USAID expands support for teacher training

The United States Agency for International Development, USAID, has stepped up efforts to assist in modernising education in Pakistan by expanding its US$75 million teacher education project across all of the country’s provinces.

The USAID Teacher Education Project, which started in 2011, has built partnerships with Pakistan’s Higher Education Commission (HEC), 15 universities and 75 colleges. More than 2,600 students are enrolled in new education degree programmes developed and funded by USAID.

“We have now expanded the project to all territories in the country and it has started bearing results, with the first cohort of the students getting their degrees and starting teaching careers,” Fazal Rabbi, USAID’s education specialist in Pakistan, told University World News.

USAID had announced offering 1,900 scholarships under its five-year teacher training programme, of which more than 1,000 scholarships have been awarded to academically talented but financially needy Pakistani students.

The USAID Teacher Education Project, one of several USAID higher education support initiatives in Pakistan, is a practical step to implement recommendations that emerged from a 2006 study of the state of teacher education, jointly funded by USAID and UNESCO.

The study, “Situation Analysis of Teacher Education in Pakistan”, found several weaknesses in the teacher training system and recommended institutional and policy-level changes, including robust pre- and in-service teacher training, and development of up-to-date curricula.

“A review of the history of educational planning in Pakistan depicts that establishing targets, lamenting the failure to achieve the same, and setting new targets with unqualified optimism has been a continuing trend by the government of Pakistan,” the study found.

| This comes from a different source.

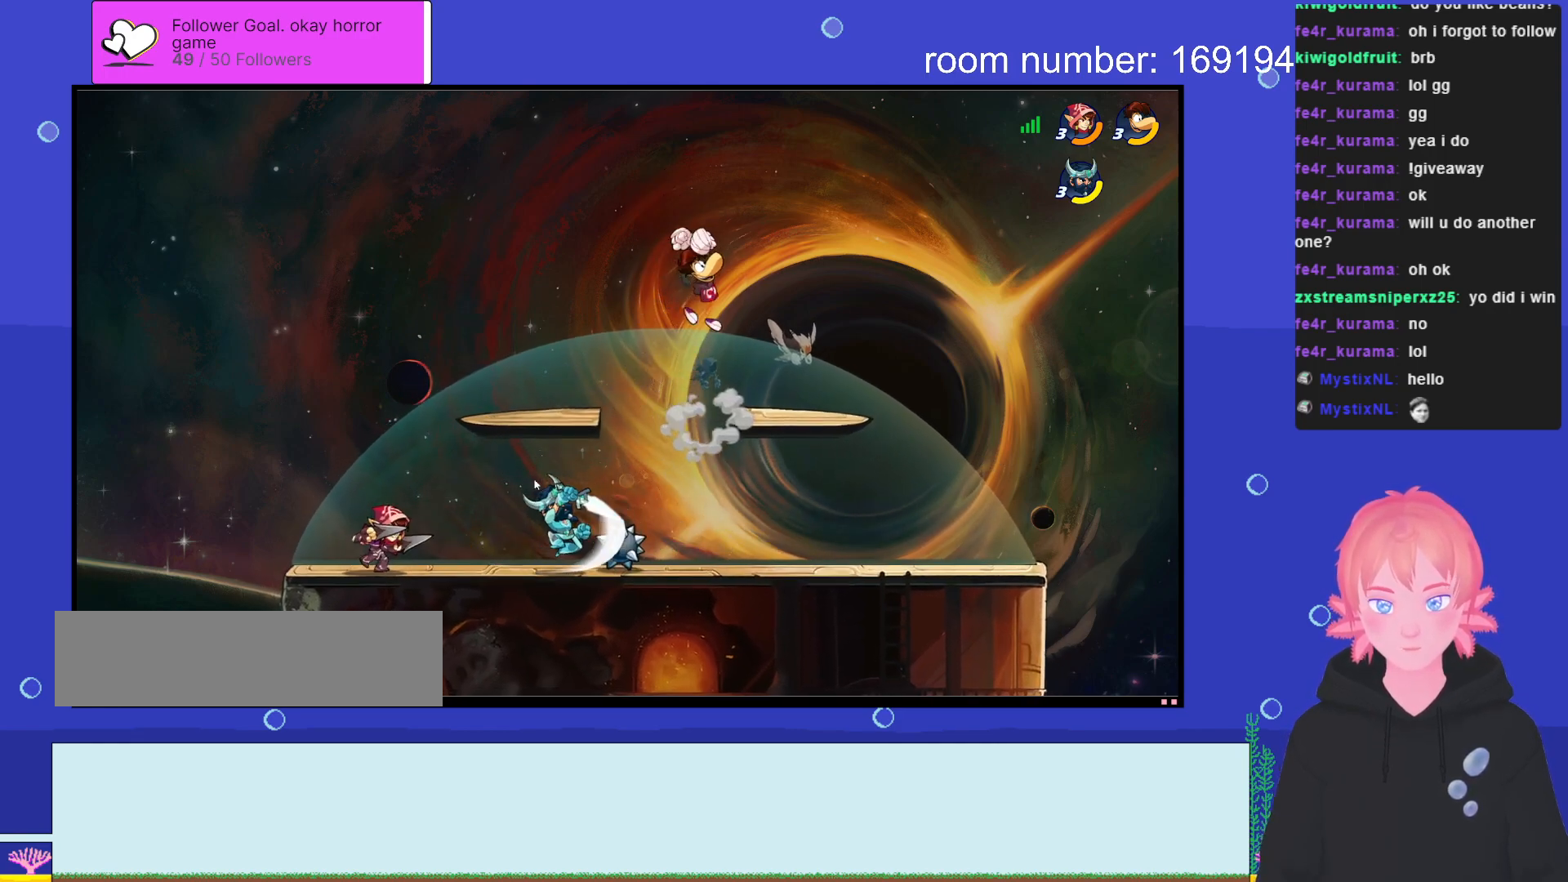
{"keys": ["d"], "events": [[16, "comma", "up"], [83, "comma", "down"], [166, "comma", "up"], [266, "comma", "down"], [300, "w", "down"], [333, "comma", "up"], [433, "w", "up"]]}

Mahmood Butt, chief of party for the USAID project, told University World News: “Teaching is the backbone of the entire education system and we are working to realise targets that the Pakistani government has set to raise standards of the profession and of teaching.”

Butt was referring to the document, National Professional Standards for Teachers in Pakistan, which the Ministry of Education developed with support from USAID and UNESCO in February 2009.

USAID first started a pre-service teacher training programme in 2008, but it did not make visible progress as Pakistan’s government ended an agreement with the Academy for Educational Development, the then implementing partner for USAID.

The project was resuscitated in 2011 with the new implementing partner being the Education Development Center, a Boston-based non-profit organisation.

Working in partnership with Pakistan’s HEC, the teachers’ college of Columbia University, provincial departments of education and teacher training institutes across the country, the project launched two education degree programmes that were developed by USAID and approved by the HEC.

Under the same project, USAID is carrying out construction and rehabilitation of education faculty buildings at several universities in Pakistan.

Javaid Laghari, chair of the HEC, told University World News: “Higher education support from USAID for strengthening teachers’ education will directly benefit secondary and primary-level education in the country.

“We hope for a good change, when today’s students become tomorrow’s teachers.”